## What you will do
Search the material for the word "pixels" and copy every line in which it occurs.
● ● ●
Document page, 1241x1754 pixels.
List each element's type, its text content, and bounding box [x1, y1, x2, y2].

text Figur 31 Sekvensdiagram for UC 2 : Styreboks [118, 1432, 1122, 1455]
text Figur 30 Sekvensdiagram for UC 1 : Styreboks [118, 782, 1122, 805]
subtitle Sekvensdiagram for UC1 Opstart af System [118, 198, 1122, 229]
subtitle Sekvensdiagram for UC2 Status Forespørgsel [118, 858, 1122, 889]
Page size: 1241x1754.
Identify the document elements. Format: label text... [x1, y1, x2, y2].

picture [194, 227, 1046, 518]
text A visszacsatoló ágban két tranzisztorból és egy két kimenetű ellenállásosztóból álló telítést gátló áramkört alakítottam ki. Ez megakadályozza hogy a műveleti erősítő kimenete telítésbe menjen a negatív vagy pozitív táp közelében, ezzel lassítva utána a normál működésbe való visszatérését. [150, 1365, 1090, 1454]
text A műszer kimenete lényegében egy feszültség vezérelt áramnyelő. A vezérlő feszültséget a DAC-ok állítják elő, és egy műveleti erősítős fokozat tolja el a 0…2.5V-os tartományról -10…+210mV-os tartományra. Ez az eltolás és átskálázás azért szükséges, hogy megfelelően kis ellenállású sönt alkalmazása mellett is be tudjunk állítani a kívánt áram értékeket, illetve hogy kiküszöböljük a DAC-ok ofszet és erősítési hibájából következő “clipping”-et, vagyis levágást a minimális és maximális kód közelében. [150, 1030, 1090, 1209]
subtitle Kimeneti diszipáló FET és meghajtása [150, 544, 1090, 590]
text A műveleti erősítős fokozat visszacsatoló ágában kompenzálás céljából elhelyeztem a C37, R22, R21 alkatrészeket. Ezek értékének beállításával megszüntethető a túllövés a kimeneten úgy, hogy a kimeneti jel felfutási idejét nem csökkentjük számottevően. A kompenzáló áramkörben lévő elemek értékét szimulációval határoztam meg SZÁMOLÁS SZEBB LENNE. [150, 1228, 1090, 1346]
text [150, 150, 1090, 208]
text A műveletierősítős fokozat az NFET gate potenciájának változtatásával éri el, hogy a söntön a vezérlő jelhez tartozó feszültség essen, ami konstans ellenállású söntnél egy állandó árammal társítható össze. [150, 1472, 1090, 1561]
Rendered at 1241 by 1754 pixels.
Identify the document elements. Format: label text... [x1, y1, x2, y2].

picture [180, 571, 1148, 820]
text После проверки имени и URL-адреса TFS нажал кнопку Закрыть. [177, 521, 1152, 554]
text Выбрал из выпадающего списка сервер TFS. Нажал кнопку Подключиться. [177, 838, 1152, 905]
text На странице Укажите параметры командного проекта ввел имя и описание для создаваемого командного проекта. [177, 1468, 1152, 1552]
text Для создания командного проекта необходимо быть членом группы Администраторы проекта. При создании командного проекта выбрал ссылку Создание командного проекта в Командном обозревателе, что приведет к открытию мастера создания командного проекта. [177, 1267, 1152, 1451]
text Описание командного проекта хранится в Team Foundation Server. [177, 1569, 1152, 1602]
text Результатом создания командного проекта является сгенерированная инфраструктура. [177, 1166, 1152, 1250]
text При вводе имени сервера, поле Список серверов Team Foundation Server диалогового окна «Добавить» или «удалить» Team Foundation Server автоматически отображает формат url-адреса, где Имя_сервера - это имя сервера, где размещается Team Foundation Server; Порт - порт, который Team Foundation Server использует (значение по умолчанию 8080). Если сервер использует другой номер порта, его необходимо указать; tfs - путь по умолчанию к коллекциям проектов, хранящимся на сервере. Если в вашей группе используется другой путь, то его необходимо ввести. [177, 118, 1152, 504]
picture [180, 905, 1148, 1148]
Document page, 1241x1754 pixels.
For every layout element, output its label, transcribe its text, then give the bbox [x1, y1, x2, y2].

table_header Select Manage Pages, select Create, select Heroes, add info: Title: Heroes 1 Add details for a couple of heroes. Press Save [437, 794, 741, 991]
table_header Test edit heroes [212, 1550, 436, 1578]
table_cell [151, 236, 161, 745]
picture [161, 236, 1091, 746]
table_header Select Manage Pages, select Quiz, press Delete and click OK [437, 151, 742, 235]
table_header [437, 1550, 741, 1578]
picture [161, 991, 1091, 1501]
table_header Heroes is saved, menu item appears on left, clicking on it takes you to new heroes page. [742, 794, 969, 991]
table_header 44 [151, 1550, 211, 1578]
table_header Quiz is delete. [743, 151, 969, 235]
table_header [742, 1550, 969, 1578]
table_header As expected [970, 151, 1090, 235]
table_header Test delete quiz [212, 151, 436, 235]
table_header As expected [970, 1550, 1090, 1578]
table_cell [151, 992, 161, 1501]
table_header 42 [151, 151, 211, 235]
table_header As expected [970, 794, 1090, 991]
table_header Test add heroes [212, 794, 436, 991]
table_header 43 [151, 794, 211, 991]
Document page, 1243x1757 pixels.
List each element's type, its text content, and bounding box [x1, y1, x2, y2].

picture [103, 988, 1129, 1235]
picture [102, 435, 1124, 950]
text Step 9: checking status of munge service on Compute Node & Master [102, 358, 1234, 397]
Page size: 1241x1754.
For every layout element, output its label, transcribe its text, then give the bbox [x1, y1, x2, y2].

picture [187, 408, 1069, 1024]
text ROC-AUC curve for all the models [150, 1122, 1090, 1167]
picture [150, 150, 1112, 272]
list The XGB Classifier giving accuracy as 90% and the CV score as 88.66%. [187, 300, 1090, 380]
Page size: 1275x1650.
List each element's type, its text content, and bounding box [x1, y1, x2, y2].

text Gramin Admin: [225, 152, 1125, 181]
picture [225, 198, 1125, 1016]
● ● ●
## Solved problem
Document page, 1241x1754 pixels.
Rendered at 1241 by 1754 pixels.
Document page, 1241x1754 pixels.
Document page, 1243x1757 pixels.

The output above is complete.